21/07/2014

C'est pour ton bien

Sixième ouvrage conseillé par LLL.

 

Dans ce livre, l'auteure explique comment, par l'irrespect et la violence, l'enfance est abîmée et comment l'ex-enfant devenu adulte se décharge de ce vécu douloureux enfoui dans l'inconscient ...  en reproduisant le même comportement sur ses propres enfants.

 

On y décrit et analyse l'enfance de 3 personnes: Christiane F. droguée et prostituée; d'Adolf Hitler que l'on découvre sous un jour tout à fait inattendu et d'un jeune homme infanticide allemand.

 

Ce livre est assez dur à lire car on y décrit une multitude (!) de mauvais traitements infligés aux enfants via ce que l'on appelle la "pédagogie noire".  Il faut avoir le coeur bien accroché pour lire certains passages.

 

Mais il donne surtout un explication - ce qui n'enlève rien à la cruauté des faits - aux agissements commis lors de la seconde guerre mondiale.

○ ○ ○

Tâches demandées >>
(1) Recopiez fidèlement le passage du texte sur le livre « C'est pour ton bien », en commençant aux mots « On y décrit et » et en vous arrêtant après les mots « homme infanticide allemand. ».
(2) D'après le texte sur le livre « C'est pour ton bien », quelles sont les personnes dont l'enfance est décrite et analysée dans l'ouvrage ?
Les enregistrements n'ont aucun rapport avec le texte.

Entrées de données enregistrées >>
○ ○ ○

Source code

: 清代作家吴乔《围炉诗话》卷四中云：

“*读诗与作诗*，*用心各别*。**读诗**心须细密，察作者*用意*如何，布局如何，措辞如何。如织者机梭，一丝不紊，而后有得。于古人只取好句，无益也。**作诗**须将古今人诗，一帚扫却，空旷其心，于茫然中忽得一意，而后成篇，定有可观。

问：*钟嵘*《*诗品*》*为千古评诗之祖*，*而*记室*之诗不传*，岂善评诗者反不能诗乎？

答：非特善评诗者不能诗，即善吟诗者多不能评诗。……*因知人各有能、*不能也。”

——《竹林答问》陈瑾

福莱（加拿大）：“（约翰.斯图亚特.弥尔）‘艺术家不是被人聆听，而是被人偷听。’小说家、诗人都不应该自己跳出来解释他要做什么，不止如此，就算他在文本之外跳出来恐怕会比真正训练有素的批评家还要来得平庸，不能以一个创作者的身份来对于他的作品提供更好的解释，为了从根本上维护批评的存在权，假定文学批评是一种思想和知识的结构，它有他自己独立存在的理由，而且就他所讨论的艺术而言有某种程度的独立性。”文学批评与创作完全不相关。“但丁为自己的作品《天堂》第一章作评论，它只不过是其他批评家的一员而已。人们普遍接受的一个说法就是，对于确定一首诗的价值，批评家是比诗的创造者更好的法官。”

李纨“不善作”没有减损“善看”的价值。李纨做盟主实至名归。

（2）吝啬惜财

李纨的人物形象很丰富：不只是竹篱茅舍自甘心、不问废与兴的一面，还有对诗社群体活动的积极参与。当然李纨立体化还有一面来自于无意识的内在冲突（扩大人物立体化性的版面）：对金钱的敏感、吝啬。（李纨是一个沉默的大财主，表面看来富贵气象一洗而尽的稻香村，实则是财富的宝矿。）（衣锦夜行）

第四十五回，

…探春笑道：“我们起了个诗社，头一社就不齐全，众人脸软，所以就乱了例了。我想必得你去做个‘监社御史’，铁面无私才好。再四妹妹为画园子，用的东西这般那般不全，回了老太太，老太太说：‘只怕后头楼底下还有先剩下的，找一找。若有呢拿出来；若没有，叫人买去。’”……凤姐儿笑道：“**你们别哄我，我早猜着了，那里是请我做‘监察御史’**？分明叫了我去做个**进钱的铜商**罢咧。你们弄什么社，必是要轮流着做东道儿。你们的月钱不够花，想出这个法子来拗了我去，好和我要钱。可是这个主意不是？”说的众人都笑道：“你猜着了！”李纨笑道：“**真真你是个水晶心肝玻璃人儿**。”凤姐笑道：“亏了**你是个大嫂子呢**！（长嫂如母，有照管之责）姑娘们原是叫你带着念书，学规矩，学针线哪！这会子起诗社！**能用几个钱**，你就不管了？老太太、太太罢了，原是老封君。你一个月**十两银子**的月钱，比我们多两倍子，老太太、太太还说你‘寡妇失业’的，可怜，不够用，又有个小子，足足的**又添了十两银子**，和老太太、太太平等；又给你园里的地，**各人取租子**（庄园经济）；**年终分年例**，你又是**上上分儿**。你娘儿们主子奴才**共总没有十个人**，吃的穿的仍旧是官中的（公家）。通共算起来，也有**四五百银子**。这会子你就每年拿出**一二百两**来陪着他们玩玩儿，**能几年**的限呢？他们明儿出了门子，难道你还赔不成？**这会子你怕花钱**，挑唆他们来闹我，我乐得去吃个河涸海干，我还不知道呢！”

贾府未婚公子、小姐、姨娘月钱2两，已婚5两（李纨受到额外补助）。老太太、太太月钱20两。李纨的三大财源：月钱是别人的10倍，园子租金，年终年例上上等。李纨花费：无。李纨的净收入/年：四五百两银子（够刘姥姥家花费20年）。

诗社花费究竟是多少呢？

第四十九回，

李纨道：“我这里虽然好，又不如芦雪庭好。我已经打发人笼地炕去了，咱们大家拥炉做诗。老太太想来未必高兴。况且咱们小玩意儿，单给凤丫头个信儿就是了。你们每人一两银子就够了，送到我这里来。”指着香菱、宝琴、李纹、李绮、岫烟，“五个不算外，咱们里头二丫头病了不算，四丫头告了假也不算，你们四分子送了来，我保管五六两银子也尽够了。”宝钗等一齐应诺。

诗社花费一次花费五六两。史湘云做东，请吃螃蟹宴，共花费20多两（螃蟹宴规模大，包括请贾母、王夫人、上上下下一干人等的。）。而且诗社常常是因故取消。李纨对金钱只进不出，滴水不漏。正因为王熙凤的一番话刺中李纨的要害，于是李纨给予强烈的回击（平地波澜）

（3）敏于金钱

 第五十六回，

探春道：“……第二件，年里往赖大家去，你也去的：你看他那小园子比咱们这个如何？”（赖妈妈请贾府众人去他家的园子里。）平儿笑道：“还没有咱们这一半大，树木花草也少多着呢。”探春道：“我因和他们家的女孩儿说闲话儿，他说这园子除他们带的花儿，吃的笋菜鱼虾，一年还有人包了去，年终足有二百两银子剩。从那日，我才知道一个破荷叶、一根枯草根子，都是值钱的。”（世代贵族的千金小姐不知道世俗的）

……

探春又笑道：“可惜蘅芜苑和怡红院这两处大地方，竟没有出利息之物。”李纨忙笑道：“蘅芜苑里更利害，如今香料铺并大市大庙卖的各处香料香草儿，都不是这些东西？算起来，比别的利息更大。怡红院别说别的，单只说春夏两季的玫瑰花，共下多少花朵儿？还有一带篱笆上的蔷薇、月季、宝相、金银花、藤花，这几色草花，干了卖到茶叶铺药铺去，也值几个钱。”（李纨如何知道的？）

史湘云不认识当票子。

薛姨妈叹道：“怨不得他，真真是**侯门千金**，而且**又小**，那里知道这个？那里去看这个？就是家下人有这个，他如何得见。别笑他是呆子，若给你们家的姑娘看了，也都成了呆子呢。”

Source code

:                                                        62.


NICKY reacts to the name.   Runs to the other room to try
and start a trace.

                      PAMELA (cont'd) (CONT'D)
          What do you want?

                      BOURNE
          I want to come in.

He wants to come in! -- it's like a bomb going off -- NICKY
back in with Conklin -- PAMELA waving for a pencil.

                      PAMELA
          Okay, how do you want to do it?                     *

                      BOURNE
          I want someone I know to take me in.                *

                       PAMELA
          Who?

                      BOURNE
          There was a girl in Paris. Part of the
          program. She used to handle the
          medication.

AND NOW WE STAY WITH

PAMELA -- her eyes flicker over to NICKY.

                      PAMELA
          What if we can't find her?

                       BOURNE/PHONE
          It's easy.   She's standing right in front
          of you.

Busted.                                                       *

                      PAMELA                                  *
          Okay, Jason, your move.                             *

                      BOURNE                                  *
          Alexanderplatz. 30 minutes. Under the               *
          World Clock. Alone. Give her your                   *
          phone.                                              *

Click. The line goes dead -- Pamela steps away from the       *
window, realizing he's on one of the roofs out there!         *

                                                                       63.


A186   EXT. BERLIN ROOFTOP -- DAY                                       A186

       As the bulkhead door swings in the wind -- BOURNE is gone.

○ ○ ○

Réponses fournies >>
(1)
On y décrit et analyse l'enfance de 3 personnes: Christiane F. droguée et prostituée; d'Adolf Hitler que l'on découvre sous un jour tout à fait inattendu et d'un jeune homme infanticide allemand.

(2) Christiane F., Adolf Hitler et un jeune homme infanticide allemand.